Prior studies have also investigated the utility of deep learning for detecting the presence or absence of common pathology on chest radiography, such as the presence of pleural effusion or cardiomegaly, Kanesa-thasan said.

"However, to focus the scope of our initial project, we chose to focus on a commonly encountered entity (pleural effusions) and to assess whether [deep CNNs] could not only detect the presence versus absence of an effusion but also take the next step in classifying the laterality and approximate size of the effusion -- such as a small left pleural effusion versus a large right pleural effusion," Kanesa-thasan said.

Heat maps represent areas of the radiograph that were activated by the deep-learning network and are used to determine the prediction class (large, moderate, or small pleural effusion). In addition to highlighting the meniscus of the effusion, the heat map also includes the lung parenchyma far above the meniscus. The network may be using the degree of aerated lungs to differentiate these classes of effusion, which in this case is a moderate effusion. Image courtesy of Dr. Rita Kanesa-thasan and Dr. Paras Lakhani.

The researchers selected 486 radiographs from their institution's PACS archive after first ensuring they met general standards for image quality; they then verified the effusion size compared with the radiology report. Radiographs were included if the radiology report text had the following terms: "no pleural effusion," "small [right/left] pleural effusion," or "large [right/left] pleural effusion." Cases were excluded if the patient was younger than 18 years or if the lung apex or base(s) were not in view.

The radiographs were then deidentified, stored as JPEGs, divided vertically in half, and resized to 256 x 256 pixels to yield 972 images of a hemithorax. These included 323 control cases with no effusion, 240 small effusions (occupying less than one-third of the hemithorax), 182 moderate effusions (one-third to two-thirds of the hemithorax), and 227 large effusions (more than two-thirds of the hemithorax).

The images were also augmented 32-fold using rotation, Gaussian blurring, and edge and contrast enhancement prior to being used for training the deep-learning model to detect and classify the chest radiographs. Of the 972 images, 8% were randomly selected and set aside for testing the algorithm.

A pretrained CNN

The researchers used a GoogLeNet CNN with a Caffe deep-learning framework that had been pretrained on more than 1 million images from the ImageNet database before encountering the radiographs used in the study. In testing, the CNN correctly identified the presence of an effusion in 76 (95%) of the 80 images (confidence level = 94% ± 5%).

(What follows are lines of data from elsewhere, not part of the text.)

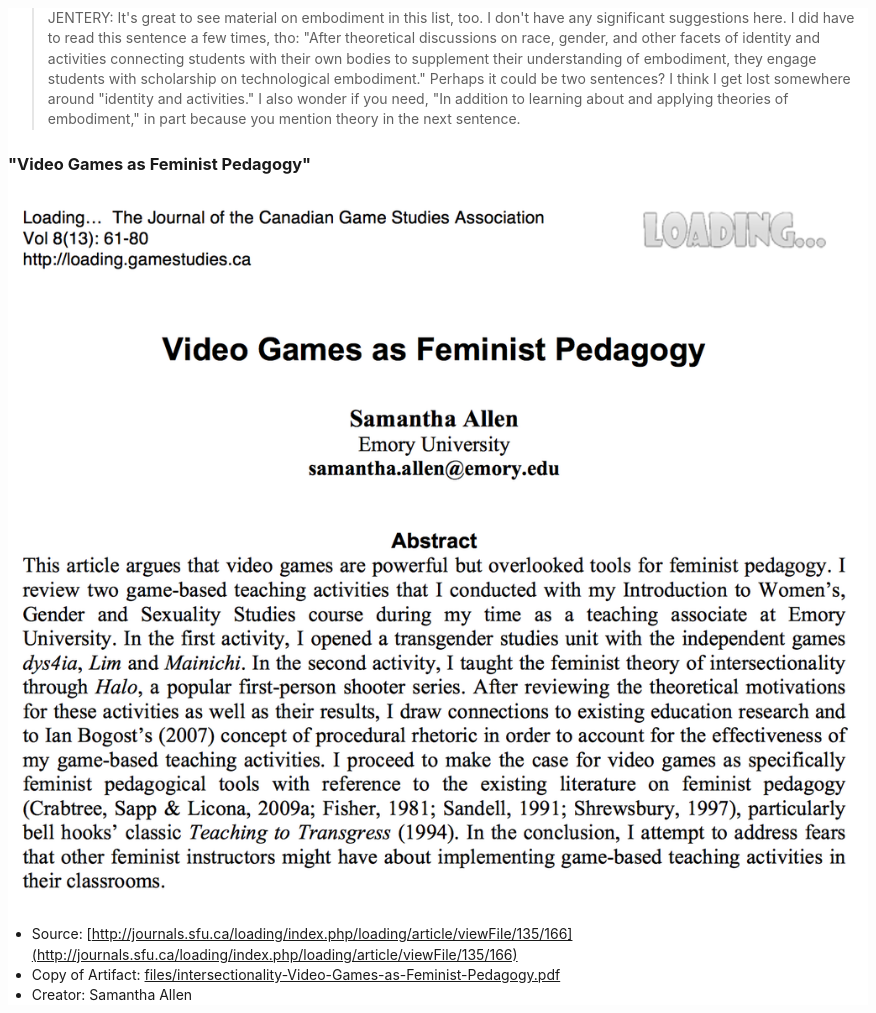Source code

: >JENTERY: It's great to see material on embodiment in this list, too. I don't have any significant suggestions here. I did have to read this sentence a few times, tho: "After theoretical discussions on race, gender, and other facets of identity and activities connecting students with their own bodies to supplement their understanding of embodiment, they engage students with scholarship on technological embodiment." Perhaps it could be two sentences? I think I get lost somewhere around "identity and activities." I also wonder if you need, "In addition to learning about and applying theories of embodiment," in part because you mention theory in the next sentence. 

### "Video Games as Feminist Pedagogy"
![screenshot](images/intersectionality-Video-Games-as-Feminist-Pedagogy.png)

* Source: [http://journals.sfu.ca/loading/index.php/loading/article/viewFile/135/166](http://journals.sfu.ca/loading/index.php/loading/article/viewFile/135/166)
* Copy of Artifact: [files/intersectionality-Video-Games-as-Feminist-Pedagogy.pdf](files/intersectionality-Video-Games-as-Feminist-Pedagogy.pdf)
* Creator: Samantha Allen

"Interestingly, all false negatives were originally 'small left effusions' that were misclassified by the [deep CNN] to be 'no left effusion,' " Kanesa-thasan said.

The researchers noted that there is still room for improvement in characterizing the size of effusions -- particularly small and moderate ones.

Algorithm performance by size of pleural effusion
	Large effusions	Moderate effusions	Small effusions
Sensitivity	100%	92%	72%
Specificity	98%	99%	99%

"Additionally, we noticed that threshold cases -- between small and moderate or between moderate and large -- were more challenging for the CNN, although those would be tough for humans as well," she said.

Laterality issues

With regards to laterality, the CNN initially determined right- versus left-sided pathology correctly in only 71 (89%) of the effusions. Of the nine incorrect answers, seven were actually large right pleural effusions that were misclassified by the CNN as large left pleural effusions.

"Ultimately, we were able to achieve 100% accuracy for identification of laterality by discontinuing 'horizontal flipping,' a method we had initially used to augment our training dataset," she said.

In future work, the researchers would like to increase the sample size of radiographs, experiment with other deep-learning networks, and develop their statistics to incorporate area-under-the-curve data, Kanesa-thasan said.

"[We] would [also] like to incorporate additional findings that are commonly seen on chest radiographs (a limitation of our study is that it only focuses on effusions) and work toward combining this with other projects in the department," she said.